The appellant company, which was registered for value added tax (VAT), managed and operated parking enforcement on private car parks. Its clients were owners or lawful occupiers of car parks or land. The appellant entered into a contract on standard terms and conditions with each of the clients under which the appellant agreed to provide the client with “parking control services”.

An issue arose whether the appellant was liable to pay VAT on parking penalty charges. If those charges were consideration for a supply of goods or services, they would be subject to VAT but if they constituted damages, they would not be. Both the First-tier Tribunal (FTT) and the Upper Tribunal found against the appellant.
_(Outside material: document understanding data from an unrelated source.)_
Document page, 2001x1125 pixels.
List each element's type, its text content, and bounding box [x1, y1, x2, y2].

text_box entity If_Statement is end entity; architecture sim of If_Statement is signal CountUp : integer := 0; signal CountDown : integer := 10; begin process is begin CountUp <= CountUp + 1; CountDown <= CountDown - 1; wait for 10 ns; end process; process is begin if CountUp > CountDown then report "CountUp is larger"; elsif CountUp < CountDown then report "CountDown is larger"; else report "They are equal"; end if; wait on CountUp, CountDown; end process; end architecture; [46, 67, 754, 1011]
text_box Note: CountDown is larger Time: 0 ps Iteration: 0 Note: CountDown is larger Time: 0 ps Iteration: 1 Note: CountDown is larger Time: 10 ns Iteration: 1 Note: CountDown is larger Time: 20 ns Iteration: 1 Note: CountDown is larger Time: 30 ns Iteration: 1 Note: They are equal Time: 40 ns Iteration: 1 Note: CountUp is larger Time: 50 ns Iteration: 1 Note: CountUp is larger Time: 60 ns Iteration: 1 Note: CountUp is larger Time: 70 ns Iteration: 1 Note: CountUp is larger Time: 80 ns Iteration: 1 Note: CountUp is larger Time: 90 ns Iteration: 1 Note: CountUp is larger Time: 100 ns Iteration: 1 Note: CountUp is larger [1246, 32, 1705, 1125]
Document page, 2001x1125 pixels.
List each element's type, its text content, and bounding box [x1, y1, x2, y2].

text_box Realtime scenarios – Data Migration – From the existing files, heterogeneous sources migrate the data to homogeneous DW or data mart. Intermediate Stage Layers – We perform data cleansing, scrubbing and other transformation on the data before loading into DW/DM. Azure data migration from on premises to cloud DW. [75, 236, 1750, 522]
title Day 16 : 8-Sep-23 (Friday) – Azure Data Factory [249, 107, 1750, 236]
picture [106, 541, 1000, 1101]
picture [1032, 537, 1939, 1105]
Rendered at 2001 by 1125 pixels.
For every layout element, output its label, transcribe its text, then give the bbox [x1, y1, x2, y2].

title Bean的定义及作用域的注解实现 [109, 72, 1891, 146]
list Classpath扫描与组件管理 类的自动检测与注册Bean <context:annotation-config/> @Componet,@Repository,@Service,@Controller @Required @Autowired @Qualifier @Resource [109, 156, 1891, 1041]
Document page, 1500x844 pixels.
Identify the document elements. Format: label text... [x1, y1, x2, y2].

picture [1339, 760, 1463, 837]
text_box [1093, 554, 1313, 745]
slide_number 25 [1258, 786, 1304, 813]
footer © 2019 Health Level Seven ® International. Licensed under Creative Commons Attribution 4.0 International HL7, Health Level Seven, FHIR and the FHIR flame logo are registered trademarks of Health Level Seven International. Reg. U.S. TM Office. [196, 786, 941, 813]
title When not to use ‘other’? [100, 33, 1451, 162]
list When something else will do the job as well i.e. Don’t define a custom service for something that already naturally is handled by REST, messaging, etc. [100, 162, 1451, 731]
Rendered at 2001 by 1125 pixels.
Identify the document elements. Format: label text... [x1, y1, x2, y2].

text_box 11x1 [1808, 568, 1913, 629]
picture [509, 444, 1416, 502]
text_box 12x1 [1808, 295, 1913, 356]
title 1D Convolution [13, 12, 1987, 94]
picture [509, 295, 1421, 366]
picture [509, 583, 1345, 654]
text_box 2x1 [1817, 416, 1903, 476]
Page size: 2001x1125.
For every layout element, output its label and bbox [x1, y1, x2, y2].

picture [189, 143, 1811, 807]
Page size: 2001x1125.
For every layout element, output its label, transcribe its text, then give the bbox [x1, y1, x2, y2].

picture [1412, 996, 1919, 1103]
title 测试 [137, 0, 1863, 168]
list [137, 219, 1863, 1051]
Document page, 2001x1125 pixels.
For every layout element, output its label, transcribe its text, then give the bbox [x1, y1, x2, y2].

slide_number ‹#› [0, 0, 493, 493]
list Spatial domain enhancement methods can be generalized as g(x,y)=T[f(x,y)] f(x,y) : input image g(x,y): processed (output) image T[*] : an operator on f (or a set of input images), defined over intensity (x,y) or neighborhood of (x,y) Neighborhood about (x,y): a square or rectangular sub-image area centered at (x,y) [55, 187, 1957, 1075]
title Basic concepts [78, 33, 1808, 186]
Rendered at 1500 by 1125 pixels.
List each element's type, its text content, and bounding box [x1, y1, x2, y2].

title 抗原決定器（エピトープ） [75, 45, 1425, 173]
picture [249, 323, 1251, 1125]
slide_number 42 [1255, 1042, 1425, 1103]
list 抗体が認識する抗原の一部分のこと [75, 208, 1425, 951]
The FTT decided that the services in question were the provision of parking to motorists and the payments represented consideration paid by the motorists: [2011] TC 00999; [2011] UKFTT 125 (TC). However, according to the Upper Tribunal, the appellant provided services of parking control to car park owners and the parking penalty charges formed part of its remuneration. Since the appellant did not have a right under its contract with the car park owner to grant a licence to park, it could not have contracted with the motorist to grant such a right ([2012] UKUT 130 (TCC); [2012] STC 2065).

The appellant appealed, contending that the correct position in law was that the payments received by it in respect of the charges were outside the scope of VAT either because they were a penalty or damages for breach of contract (“the contract issue”) or because they were damages for trespass (“the trespass issue”). The respondent commissioners argued that there was no contract between the appellant and the motorists that could be subject to a breach; and that the appellant had acquired no licence to occupy land which was capable of giving it rights to sue for trespass.

Held: The appeal was allowed.

(1) On the breach of contract issue, the Upper Tribunal’s reasoning was flawed in that it confused the making of a contract with the power to perform it. The terms and conditions on which the parking permit was issued by the appellant at the request of the landowner amounted in law to an offer to permit the permit holder to park in the designated zone or area on terms of the letter to which the issued permit was attached. It was to be inferred that the acceptance of the offer took place when the motorist first parked the vehicle after the issue of the permit. The fact that the appellant could perform the contract because the landowner allowed it to do so did not alter the contractual analysis. If the appellant were unable to perform the contract, the motorist might be entitled to sue it for the lost value of the right to park.

Further, the appellant was not the landowner’s agent for the purposes of contracting. It was an independent contractor providing services for the landowner as principal. The landowner was simply the recipient of the services under an agreement whereby the appellant acquired the right to enforce parking restrictions and keep the proceeds. In all the circumstances, the monies collected by the appellant from motorists by the enforcement of parking charges were not consideration moving from the landowner in return for the supply of parking services.

(2) As regards the trespass issue, the contract between the appellant and the landowner gave the appellant the right to eject trespassers which was plain from the fact that it was entitled to tow away vehicles that infringed the terms of parking. The contract between the appellant and the motorist gave the appellant the same right. In order to vindicate those rights, it was necessary for the appellant to have the right to sue in trespass. There was no impediment to regarding the imposition of a parking charge, instead of towing away a vehicle, as damages for trespass: Hill v Tupper (1863) 2 H & C 121, Manchester Airport plc v Dutton [1999] 1 EGLR 147, Monsanto plc v Tilly [1999] PLSCS 272; [1999] EGCS 143, Countryside Residential (North Thames) Ltd v T [2000] 3 PLR 55, Alamo Housing Co-operative v Meredith [2003] EWCA Civ 495; [2003] PLSCS 77 and Mayor of London v Hall [2011] 1 WLR 504 considered.

Lord Marks QC and Martin Hirst (instructed by Flint Bishop Solicitors, of Derby) appeared for the appellant; Sarabjit Singh (instructed by the Solicitor to HM Revenue and Customs) appeared for the respondents.